Front-end code change data:
Start of Block
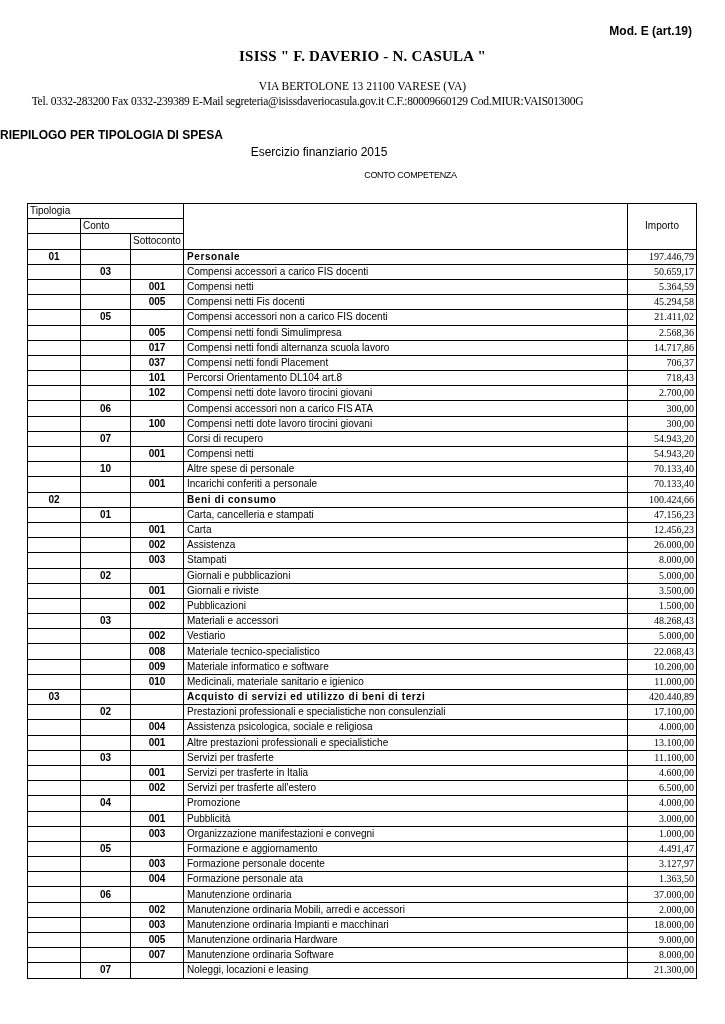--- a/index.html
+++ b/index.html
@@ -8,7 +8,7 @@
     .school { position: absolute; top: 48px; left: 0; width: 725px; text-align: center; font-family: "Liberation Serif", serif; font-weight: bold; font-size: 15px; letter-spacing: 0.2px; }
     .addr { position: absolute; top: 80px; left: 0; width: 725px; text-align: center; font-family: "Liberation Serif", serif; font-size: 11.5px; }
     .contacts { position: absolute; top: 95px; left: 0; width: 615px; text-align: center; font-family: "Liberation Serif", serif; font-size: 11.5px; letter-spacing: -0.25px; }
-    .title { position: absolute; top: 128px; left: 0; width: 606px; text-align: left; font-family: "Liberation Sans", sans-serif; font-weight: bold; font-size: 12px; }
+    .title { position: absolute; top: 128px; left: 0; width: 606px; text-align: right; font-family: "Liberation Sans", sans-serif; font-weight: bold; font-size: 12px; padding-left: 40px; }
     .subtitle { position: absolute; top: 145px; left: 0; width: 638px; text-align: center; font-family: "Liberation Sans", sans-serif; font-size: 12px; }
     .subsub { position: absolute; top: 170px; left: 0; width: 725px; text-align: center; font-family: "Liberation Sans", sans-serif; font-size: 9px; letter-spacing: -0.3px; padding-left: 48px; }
End of Block
Start of Block
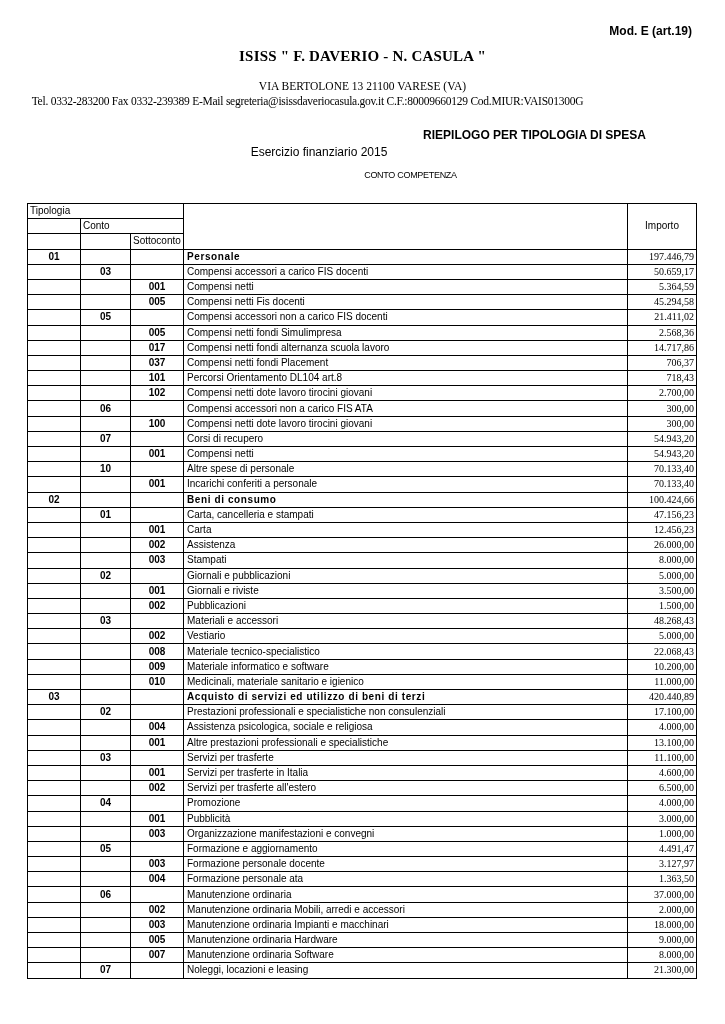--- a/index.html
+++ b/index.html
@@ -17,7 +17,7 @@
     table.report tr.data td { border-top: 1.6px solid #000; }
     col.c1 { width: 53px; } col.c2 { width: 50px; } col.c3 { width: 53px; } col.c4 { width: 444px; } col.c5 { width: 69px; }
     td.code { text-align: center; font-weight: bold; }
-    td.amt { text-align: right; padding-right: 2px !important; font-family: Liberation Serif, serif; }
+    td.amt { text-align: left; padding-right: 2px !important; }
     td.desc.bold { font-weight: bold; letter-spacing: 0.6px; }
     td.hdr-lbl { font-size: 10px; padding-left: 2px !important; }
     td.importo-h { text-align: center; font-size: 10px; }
End of Block
Work to be completed: Above are the records; copy exactly the lines from the line with "606px; text-align: right;" through the line with "absolute; top: 170px;", both included.

Task answer:
+    .title { position: absolute; top: 128px; left: 0; width: 606px; text-align: right; font-family: "Liberation Sans", sans-serif; font-weight: bold; font-size: 12px; padding-left: 40px; }
     .subtitle { position: absolute; top: 145px; left: 0; width: 638px; text-align: center; font-family: "Liberation Sans", sans-serif; font-size: 12px; }
     .subsub { position: absolute; top: 170px; left: 0; width: 725px; text-align: center; font-family: "Liberation Sans", sans-serif; font-size: 9px; letter-spacing: -0.3px; padding-left: 48px; }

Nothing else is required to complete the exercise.